I suspect that decades ago, we would not have predicted the leap in UPS productivity. And that took me to Baumol’s disease.

Almost 50 years ago, economists William J. Baumol and William G. Bowen hypothesized that industries like health care and education and also the performing arts would experience “stable productivity.” Using their now-famous quartet example, they said “The output per man-hour of the violinist playing a Schubert quartet in a standard concert hall is relatively fixed, and it is fairly difficult to reduce the number of actors necessary for a performance of Henry IV, Part II.”

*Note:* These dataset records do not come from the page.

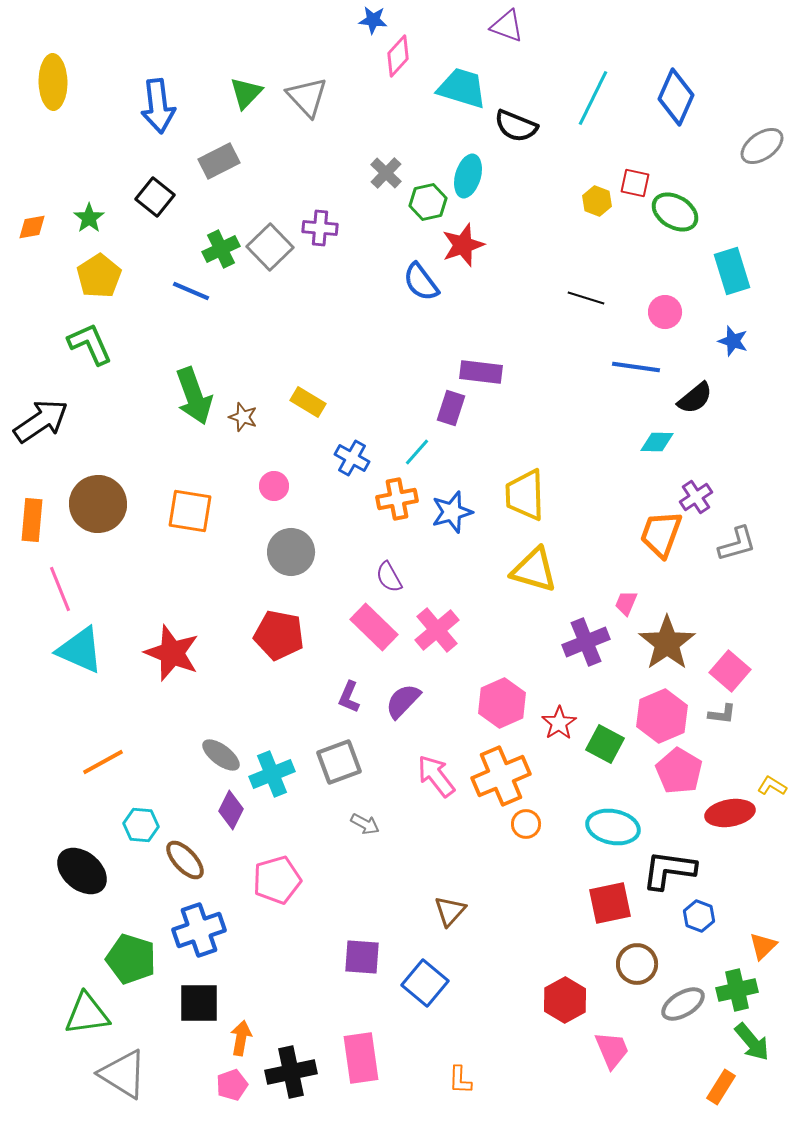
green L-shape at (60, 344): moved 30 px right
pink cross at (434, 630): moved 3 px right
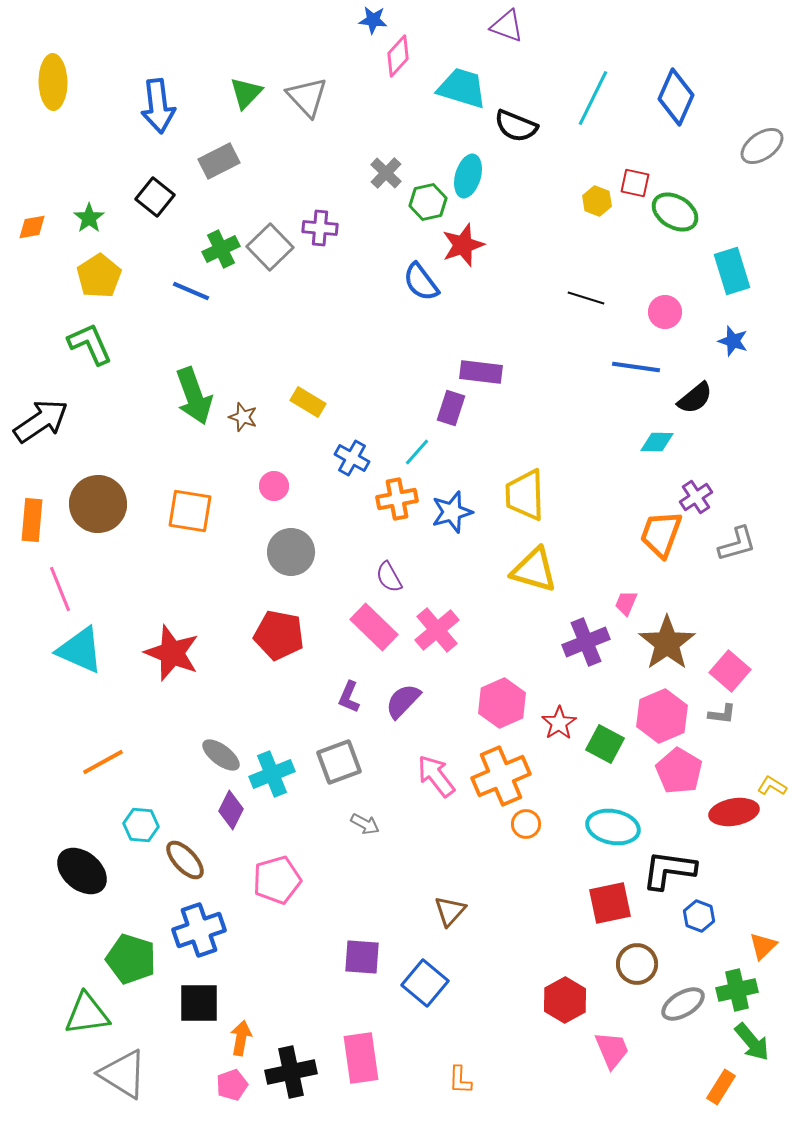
red ellipse at (730, 813): moved 4 px right, 1 px up
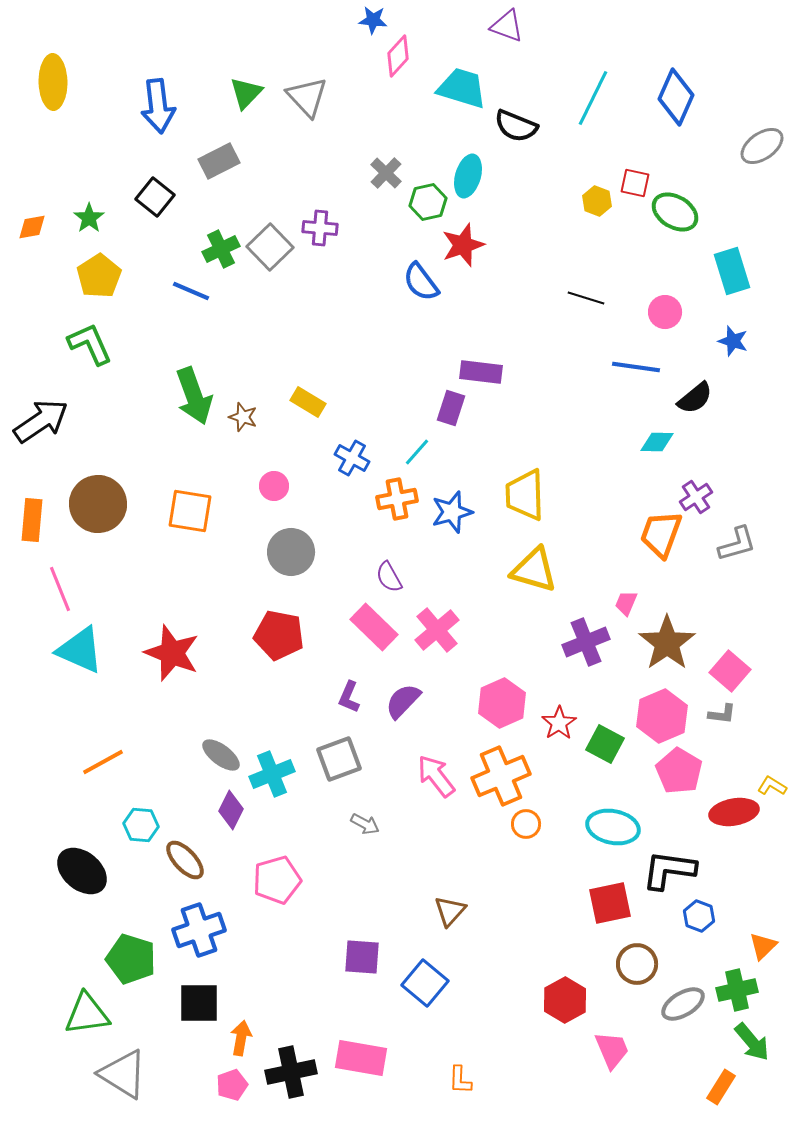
gray square at (339, 762): moved 3 px up
pink rectangle at (361, 1058): rotated 72 degrees counterclockwise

By contrast, other industries like agriculture have made huge productivity strides. According to Wake Forest economist Robert Whaples, using corn as an example in a Great Courses lecture, labor productivity increased 45-fold between 1910 and 1980. In 1910, a corn farmer harvested 3/4 of a bushel of corn per hour of work, by WW II, 1 1/4 bushels an hour, during the early 1960s, hourly output rose to 9 bushels and then, by the early 1980s, it was up to 33 bushels an hour.

Here is some recent productivity data from the St. Louis Fed:

Productivity in the United States

Our question is whether every economic sector has hidden productivity potential that just needs to be developed. MOOCs in education? Affordable Care Act cost cutting for medicine?

Sources and Resources: As always, Planet Money’s podcast was excellent as was the Whaples “Modern Economic Issues” lecture (#4). I also enjoyed looking at parts of the Baumol/Bowen paper and then a Bloomberg View and Tyler Cowen current day dissent.